30 de junho de 2015

Lições das prisões de empreiteiros

Copyright Correio Braziliense – 30/06/2015

Há 30 anos, a Rhodia publicou um plano pioneiro de comunicação anunciando que o comunicador não era um mero distribuir de releases, mas um protagonista estratégico nas organizações empresariais. Hoje, à palavra estratégico deve-se acrescentar, também, que o comunicador é aquele que lê os horizontes políticos e, como os antigos conselheiros, orienta as organizações privadas e públicas quanto à mudança dos tempos e das vontades. O episódio das recentes prisões dos presidentes das construtoras Odebrecht e Andrade Gutierrez, além de presidentes e executivos das principais empreiteiras do País, evidenciam tal realidade.

Não se trata de julgar antecipadamente os presos na Operação Lava-Jato, mas do complexo exercício de aprendizado das novas questões que surgem no cotidiano da comunicação brasileira. No caso das prisões da Lava-Jato, fica claro que a realidade e os modelos de negócios caminharam em direções opostas. As empreiteiras se viram sitiadas pela sucessão de denúncias de corrupção que afloram na esteira dos escândalos que abalam a Petrobrás, mas nem quando as prisões começaram a se suceder ocorreram tentativas claras de informar a sociedade e clarificar erros. Pelo contrário, uma das protagonistas do episódio adotou estratégia de enfrentamento com as autoridades, negando qualquer envolvimento. Primeiro em carta aos funcionários, e depois da prisão do seu presidente, com a divulgação de extensa carta-manifesto na mídia.

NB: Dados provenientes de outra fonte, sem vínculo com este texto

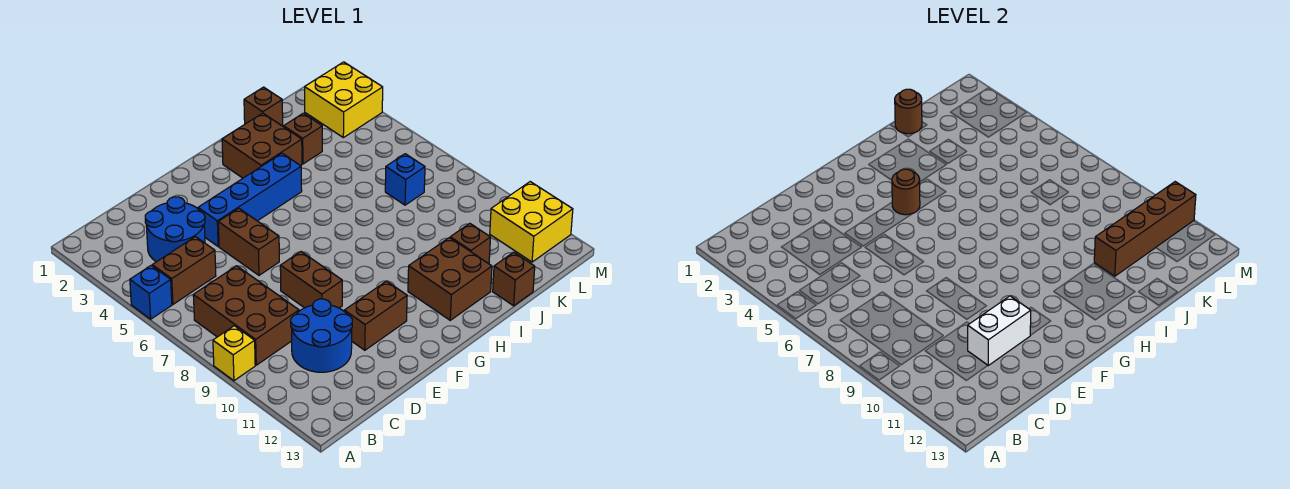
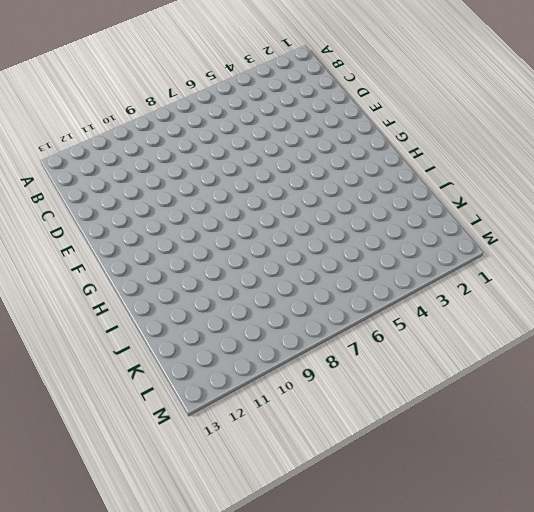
none -> blue 1x1 brick [130,266,172,319]
none -> yellow 1x1 brick [213,326,255,381]
none -> brown 1x2 brick [152,237,216,304]

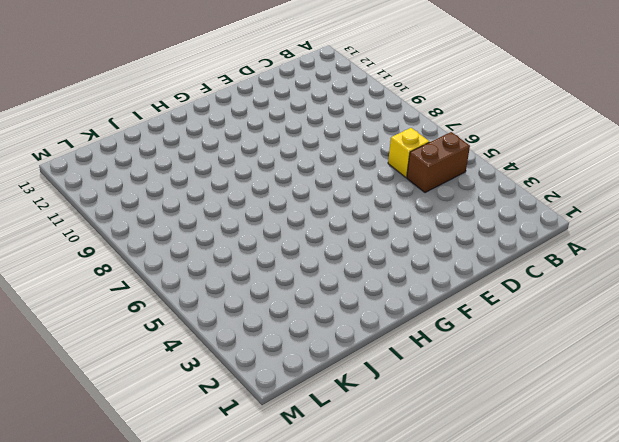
yellow 1x1 brick [388,128,429,177] -> yellow 1x1 brick moved to [213,326,255,381]
none -> blue 1x1 brick [130,266,172,319]
none -> brown 2x3 brick [193,266,299,365]
none -> blue 2x2 round brick [145,197,205,262]

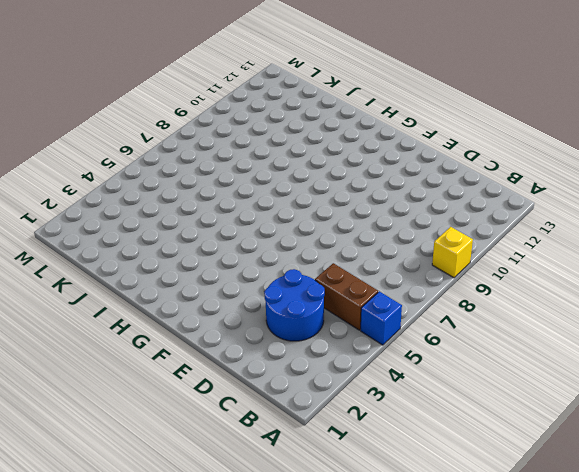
none -> brown 2x3 brick [193,266,299,365]
none -> blue 2x2 round brick [291,299,352,372]
none -> blue 1x4 brick [198,153,302,247]

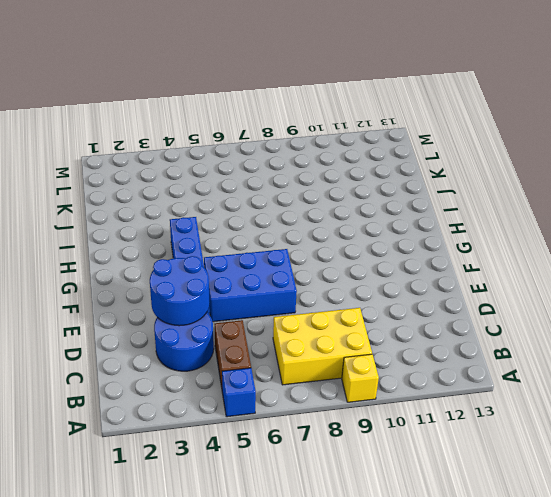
yellow 2x3 brick [273,308,372,385] -> brown 2x3 brick [193,266,299,365]
blue 2x2 round brick [150,256,210,326] -> blue 2x2 round brick moved to [291,299,352,372]
blue 2x3 brick [204,249,297,322] -> brown 1x2 brick [218,208,279,275]
none -> brown 1x2 brick [280,252,342,308]
none -> brown 1x2 brick [344,281,407,350]
none -> brown 2x2 brick [222,113,302,178]

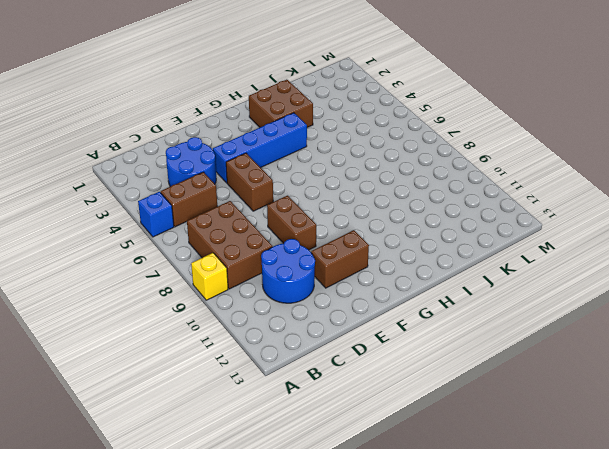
none -> brown 2x2 brick [408,238,492,320]
none -> brown 1x1 brick [244,87,283,126]
none -> brown 1x1 brick [284,113,322,164]

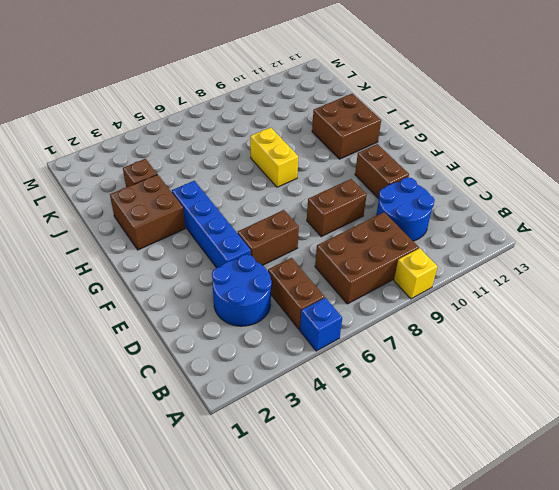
yellow 1x2 brick [250,127,298,187] -> none
none -> brown 1x1 brick [244,87,283,126]
none -> brown 1x1 brick [450,223,491,263]
none -> brown 1x1 brick [493,252,535,306]

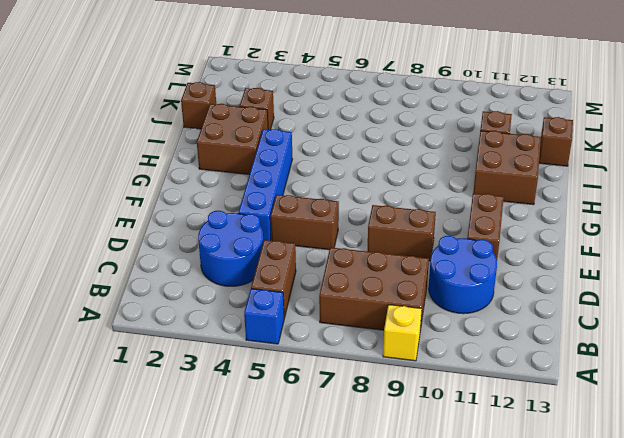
none -> blue 1x1 brick [385,154,425,205]
none -> yellow 2x2 brick [305,62,383,138]
none -> yellow 2x2 brick [490,182,573,262]

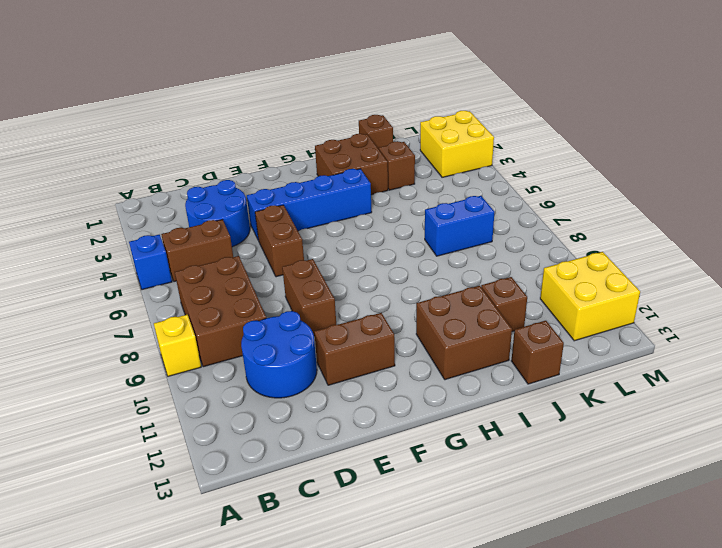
blue 1x2 brick [425,196,494,256] -> blue 1x1 brick [385,154,425,205]
none -> white 1x2 brick [968,296,1031,365]
none -> brown 1x1 round brick [892,169,920,215]
none -> brown 1x1 round brick [895,89,922,134]

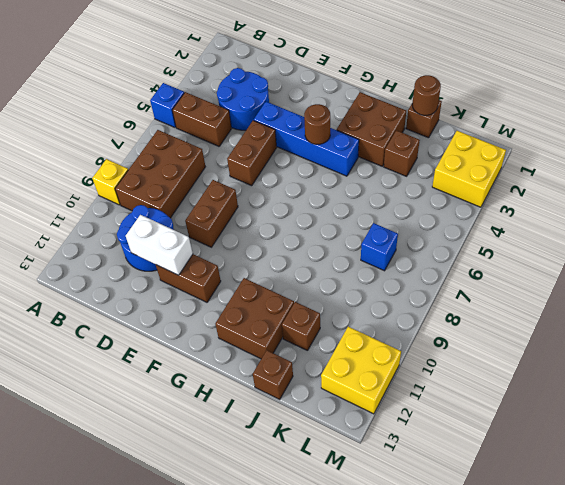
none -> brown 1x4 brick [1094,182,1196,276]

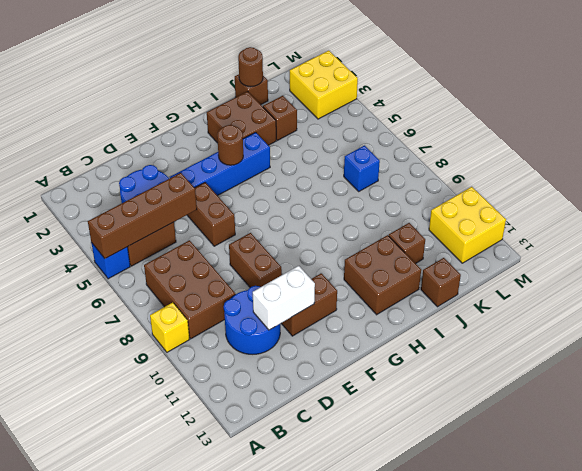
brown 1x4 brick [88,173,197,258] -> brown 1x4 brick moved to [1094,182,1196,276]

Seriam os caminhos corretos?  A leitura da realidade sugere que o confronto não constrói a moderna narrativa da comunicação. Caminham em terreno minado aqueles que acreditam ser possível reagir à tempestade legal da natureza a que se assiste nos dias atuais com frases institucionais do gênero “estamos colaborando com as autoridades”, “colocamos-nos à disposição das investigações”, traçando estratégias que não preveem cenários à frente ou fechando-se em silêncio. Esse tempo passou. As leis anticorrupção se tornaram, a cada dia, mais severas e, o que é igualmente revelador, a opinião pública vem se manifestando com crescente veemência contra a impunidade, o que fica facilmente visível não só nas diferentes mobilizações, mas na arte. Basta ver que na novela Rebu, da Rede Globo, os envolvidos na trama de um misterioso assassinato eram empreiteiros e que na atual novela Babilônia uma empreiteira pratica abertamente corrupção para conquistar objetivos.

Se a ficção imita a realidade, soou o momento de ouvir a voz das ruas e curvar-se aos novos tempos. A democratização, que avança em passos acelerados, está a exigir mudanças de largo alcance na comunicação. As organizações precisam ouvir seus comunicadores e deles extrair a vasta experiência acumulada ao longo de cerca de meio século. Quando a Rhodia publicou Plano de Comunicação alertando para o novo papel do comunicador, em 1985, o Brasil estava internacionalizando negócios e a abertura democrática avançava, o que culminou numa nova Constituição e na prática de eleições diretas em todos os níveis de poder. Nos dias atuais, assiste-se um novo salto à frente. A sociedade, a partir da base, anseia por mudanças. Sobretudo, mudanças estruturais, bandeira a exigir, como desdobramento, mudanças na forma de fazer comunicação. Não é por coincidência que, nas novelas, ricos estão sendo presos e que a lei, antes restrita aos pobres, passa a valer para todos.

Essa metamorfose repercute, sem qualquer dúvida, na comunicação. Não se trata de um retorno ao imperativo kantiano da ética do compromisso e da responsabilidade, mas de algo bem mais simples. Torna-se indispensável que a organização faça a coisa certa porque é o correto e que as responsabilidades não comecem e terminem na criação de empregos e renda. É inescapável ir além e construir relações efetivas em que empresas de portas abertas e transparentes sejam, de fato, aquilo que dizem ser em suas metanarrativas. A distância entre o discurso e a realidade não deve se ampliar, mas se reduzir até que um seja o outro. Paul Ricoeur, em Tempo e Narrativa, parte do princípio de que as atitudes, ditas ou expressas em atos, organizam nossa presença no mundo. Isso faz com que uma organização seja uma organização principalmente pelas suas micronarrativas. Antes, podia ser uma questão de escolha. Agora, é uma necessidade inescapável, a demarcar os limites entre a adaptação ou extinção no novo ambiente político.